Try it — Below are the records; give again exactly the line with "<sup>16</sup> R.C. 2743.60(I).", the line with "Academic Honesty and Plagiarism", and each line that lies between them, and nothing besides.

Supplied data —
■ ■ ■ ■ ■

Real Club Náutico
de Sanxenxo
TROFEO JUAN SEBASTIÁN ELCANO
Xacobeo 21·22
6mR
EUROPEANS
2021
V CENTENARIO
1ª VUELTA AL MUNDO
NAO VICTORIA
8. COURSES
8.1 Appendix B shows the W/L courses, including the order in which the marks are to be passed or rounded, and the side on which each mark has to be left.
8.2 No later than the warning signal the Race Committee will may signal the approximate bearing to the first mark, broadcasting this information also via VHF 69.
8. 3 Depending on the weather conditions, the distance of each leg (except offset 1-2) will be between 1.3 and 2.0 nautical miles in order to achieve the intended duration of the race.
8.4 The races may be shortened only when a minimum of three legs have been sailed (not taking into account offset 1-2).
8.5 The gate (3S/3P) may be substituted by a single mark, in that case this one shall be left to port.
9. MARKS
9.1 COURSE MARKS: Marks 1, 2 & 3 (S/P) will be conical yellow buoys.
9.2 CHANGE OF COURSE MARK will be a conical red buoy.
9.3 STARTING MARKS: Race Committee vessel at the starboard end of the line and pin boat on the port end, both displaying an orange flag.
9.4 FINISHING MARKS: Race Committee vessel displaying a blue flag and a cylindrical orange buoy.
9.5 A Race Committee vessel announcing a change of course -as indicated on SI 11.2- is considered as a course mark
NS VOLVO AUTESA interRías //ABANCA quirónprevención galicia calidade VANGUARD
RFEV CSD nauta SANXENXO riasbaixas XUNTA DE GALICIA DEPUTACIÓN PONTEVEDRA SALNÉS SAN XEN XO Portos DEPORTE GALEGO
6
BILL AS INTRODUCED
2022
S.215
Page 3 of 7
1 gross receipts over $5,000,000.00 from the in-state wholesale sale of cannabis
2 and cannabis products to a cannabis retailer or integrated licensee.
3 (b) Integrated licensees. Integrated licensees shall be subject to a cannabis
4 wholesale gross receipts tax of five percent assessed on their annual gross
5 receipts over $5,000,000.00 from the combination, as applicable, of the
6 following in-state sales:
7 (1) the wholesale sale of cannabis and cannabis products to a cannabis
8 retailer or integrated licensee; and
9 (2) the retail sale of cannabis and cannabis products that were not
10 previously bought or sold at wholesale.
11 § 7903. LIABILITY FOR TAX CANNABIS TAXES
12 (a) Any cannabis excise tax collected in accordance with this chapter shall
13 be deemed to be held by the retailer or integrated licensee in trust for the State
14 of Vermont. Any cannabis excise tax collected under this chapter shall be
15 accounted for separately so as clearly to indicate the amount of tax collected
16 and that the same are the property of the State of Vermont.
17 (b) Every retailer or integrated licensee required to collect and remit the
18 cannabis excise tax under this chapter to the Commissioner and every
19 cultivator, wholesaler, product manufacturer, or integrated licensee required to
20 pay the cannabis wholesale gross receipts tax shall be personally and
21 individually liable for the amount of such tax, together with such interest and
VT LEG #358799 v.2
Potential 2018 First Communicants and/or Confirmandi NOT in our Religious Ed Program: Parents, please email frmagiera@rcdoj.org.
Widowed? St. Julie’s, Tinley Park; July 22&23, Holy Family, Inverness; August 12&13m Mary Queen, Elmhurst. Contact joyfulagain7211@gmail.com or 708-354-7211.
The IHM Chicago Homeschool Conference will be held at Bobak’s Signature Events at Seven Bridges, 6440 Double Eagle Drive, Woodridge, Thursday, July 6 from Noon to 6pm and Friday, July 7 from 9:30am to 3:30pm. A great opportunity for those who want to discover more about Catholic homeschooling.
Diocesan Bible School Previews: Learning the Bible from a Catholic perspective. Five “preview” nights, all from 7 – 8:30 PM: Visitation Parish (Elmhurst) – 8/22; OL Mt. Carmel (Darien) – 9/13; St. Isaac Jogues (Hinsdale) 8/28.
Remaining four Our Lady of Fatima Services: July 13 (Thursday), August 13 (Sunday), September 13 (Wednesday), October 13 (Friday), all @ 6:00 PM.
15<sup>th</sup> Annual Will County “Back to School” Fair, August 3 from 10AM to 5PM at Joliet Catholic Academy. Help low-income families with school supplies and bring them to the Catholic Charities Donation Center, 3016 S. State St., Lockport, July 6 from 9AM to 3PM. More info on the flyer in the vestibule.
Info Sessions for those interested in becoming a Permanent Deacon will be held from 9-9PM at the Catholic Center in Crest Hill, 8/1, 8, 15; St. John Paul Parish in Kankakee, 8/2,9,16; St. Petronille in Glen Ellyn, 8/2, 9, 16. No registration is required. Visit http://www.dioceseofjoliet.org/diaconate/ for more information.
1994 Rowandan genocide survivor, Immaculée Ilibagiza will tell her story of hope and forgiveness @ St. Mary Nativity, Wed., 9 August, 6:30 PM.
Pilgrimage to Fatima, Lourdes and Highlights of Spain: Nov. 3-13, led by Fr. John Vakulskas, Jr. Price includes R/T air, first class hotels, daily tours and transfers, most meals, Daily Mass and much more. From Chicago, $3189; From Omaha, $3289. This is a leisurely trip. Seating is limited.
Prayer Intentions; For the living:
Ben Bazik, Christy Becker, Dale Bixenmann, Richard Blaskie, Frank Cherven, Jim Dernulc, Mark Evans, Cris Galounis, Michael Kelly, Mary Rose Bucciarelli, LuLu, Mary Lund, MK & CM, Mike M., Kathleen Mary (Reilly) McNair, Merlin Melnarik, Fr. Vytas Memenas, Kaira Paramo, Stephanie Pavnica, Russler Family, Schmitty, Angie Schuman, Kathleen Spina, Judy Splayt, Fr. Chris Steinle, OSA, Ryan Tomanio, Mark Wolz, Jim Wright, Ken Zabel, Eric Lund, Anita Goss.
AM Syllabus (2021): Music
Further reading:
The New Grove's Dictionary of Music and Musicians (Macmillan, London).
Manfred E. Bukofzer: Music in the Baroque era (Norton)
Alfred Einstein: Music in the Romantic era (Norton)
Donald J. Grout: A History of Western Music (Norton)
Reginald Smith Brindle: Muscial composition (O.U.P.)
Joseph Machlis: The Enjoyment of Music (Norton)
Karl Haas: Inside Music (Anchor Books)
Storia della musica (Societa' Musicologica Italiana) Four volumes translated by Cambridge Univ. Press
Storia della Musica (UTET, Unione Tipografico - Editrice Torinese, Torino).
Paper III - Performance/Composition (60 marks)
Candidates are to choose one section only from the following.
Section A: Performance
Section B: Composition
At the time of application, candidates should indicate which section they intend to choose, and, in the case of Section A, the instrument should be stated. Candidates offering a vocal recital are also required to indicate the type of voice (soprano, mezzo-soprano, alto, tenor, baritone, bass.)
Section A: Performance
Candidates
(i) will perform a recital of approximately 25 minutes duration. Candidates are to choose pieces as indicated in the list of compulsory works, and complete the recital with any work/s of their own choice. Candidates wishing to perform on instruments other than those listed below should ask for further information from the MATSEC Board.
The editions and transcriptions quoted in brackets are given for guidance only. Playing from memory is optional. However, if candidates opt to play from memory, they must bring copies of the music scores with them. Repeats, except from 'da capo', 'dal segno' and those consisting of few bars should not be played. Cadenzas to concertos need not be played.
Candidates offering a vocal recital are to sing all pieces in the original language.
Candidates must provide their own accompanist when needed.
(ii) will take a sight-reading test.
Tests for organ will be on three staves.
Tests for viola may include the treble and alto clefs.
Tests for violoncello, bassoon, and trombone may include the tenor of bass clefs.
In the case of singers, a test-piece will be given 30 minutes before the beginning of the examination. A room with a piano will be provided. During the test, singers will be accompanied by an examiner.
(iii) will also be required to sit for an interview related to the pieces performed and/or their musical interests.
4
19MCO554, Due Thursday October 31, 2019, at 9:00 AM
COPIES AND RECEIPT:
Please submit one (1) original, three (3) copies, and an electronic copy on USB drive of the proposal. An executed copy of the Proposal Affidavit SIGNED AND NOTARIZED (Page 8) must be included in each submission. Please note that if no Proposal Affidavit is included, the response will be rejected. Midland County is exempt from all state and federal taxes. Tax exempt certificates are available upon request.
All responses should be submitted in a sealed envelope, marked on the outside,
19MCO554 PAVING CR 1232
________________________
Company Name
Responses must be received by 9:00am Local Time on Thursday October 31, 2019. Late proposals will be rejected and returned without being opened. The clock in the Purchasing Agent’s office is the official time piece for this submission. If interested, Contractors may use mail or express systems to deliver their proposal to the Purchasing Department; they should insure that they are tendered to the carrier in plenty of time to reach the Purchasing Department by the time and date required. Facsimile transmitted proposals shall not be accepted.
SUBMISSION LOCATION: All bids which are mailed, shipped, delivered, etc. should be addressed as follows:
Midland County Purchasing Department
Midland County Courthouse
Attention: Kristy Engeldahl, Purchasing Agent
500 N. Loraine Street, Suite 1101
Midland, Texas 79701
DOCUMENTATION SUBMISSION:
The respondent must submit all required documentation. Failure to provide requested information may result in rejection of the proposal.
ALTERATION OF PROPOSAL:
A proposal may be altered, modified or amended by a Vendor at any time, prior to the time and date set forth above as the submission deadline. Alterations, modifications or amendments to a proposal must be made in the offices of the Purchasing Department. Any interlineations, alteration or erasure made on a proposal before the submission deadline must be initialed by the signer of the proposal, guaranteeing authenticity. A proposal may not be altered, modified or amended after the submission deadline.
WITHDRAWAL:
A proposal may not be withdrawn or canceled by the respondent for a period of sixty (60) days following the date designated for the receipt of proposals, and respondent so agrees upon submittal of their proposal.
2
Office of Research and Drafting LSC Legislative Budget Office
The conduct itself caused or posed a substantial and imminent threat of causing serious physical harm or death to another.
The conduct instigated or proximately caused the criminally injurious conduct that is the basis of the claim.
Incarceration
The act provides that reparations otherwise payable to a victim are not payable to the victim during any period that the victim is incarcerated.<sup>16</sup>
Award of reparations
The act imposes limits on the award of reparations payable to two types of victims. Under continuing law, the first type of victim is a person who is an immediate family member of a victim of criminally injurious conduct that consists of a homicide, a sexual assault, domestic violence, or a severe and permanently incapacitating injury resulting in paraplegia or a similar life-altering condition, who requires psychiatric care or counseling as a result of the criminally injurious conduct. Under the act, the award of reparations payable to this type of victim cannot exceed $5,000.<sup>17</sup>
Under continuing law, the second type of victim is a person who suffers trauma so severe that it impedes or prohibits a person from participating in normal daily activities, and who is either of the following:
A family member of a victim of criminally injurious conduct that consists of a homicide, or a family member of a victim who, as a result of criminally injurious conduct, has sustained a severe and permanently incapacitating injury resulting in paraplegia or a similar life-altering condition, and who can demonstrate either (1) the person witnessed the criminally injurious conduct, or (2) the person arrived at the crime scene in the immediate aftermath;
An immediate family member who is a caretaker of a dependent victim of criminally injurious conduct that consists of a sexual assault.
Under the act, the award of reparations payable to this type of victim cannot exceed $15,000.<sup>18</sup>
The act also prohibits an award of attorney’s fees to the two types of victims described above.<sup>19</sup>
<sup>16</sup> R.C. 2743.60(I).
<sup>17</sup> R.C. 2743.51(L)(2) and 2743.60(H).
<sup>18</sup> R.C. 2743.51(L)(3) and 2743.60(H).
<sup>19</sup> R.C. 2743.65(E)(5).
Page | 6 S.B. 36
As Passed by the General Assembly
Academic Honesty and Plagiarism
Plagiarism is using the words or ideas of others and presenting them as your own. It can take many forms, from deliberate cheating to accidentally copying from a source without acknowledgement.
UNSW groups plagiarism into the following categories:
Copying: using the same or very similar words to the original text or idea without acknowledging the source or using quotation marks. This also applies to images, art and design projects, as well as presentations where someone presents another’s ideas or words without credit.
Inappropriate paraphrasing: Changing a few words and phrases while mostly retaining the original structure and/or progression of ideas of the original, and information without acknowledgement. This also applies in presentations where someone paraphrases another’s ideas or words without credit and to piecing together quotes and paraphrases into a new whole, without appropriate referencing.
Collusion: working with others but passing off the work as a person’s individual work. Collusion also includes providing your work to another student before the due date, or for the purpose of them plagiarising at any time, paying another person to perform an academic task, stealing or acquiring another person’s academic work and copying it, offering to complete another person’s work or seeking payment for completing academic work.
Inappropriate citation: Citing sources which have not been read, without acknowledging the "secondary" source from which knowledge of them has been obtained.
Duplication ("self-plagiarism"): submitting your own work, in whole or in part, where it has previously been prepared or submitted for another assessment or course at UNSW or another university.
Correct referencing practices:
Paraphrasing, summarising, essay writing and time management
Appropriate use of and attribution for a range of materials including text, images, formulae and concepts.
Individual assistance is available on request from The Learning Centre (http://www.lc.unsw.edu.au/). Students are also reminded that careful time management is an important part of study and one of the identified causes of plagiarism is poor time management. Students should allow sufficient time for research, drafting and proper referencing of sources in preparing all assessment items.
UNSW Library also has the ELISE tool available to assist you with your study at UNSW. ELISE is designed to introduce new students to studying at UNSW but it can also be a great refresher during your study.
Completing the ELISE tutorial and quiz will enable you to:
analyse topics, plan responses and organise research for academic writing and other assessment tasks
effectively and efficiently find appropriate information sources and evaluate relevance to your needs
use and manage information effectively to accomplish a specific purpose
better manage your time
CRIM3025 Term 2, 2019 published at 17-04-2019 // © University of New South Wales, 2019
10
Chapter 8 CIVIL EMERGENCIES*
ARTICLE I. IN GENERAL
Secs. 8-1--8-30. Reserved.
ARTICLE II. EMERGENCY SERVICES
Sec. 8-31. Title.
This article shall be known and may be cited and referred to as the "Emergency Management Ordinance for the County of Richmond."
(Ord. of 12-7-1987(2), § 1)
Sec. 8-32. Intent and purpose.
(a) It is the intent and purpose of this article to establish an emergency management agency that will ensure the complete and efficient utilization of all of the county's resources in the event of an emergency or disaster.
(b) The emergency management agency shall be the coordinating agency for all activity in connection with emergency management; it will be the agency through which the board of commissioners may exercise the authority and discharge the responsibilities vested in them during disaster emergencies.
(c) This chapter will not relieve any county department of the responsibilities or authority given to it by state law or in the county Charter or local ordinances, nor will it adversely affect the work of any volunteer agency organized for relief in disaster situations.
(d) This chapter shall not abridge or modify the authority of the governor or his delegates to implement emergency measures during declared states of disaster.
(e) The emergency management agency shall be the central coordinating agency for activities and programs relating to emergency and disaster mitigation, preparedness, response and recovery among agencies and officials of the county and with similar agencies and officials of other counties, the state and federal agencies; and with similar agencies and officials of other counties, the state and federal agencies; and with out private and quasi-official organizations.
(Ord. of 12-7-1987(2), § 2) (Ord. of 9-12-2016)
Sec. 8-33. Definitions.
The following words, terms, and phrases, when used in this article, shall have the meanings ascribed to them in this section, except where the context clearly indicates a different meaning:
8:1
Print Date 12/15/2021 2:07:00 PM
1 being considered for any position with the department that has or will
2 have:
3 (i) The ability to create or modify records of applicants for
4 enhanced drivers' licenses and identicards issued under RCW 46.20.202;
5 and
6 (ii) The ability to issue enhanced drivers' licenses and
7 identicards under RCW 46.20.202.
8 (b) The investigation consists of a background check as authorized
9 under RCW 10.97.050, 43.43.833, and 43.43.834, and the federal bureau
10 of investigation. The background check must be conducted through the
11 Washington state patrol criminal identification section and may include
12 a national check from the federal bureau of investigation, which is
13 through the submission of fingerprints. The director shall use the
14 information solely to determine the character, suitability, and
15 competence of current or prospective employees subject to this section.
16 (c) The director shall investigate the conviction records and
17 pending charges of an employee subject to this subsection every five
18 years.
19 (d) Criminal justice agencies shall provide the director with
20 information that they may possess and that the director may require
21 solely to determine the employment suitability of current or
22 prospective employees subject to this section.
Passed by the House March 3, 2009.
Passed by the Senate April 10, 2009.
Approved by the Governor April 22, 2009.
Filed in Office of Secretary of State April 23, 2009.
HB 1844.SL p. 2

■ ■ ■ ■ ■

Written answer —
<sup>16</sup> R.C. 2743.60(I).
<sup>17</sup> R.C. 2743.51(L)(2) and 2743.60(H).
<sup>18</sup> R.C. 2743.51(L)(3) and 2743.60(H).
<sup>19</sup> R.C. 2743.65(E)(5).
Page | 6 S.B. 36
As Passed by the General Assembly
Academic Honesty and Plagiarism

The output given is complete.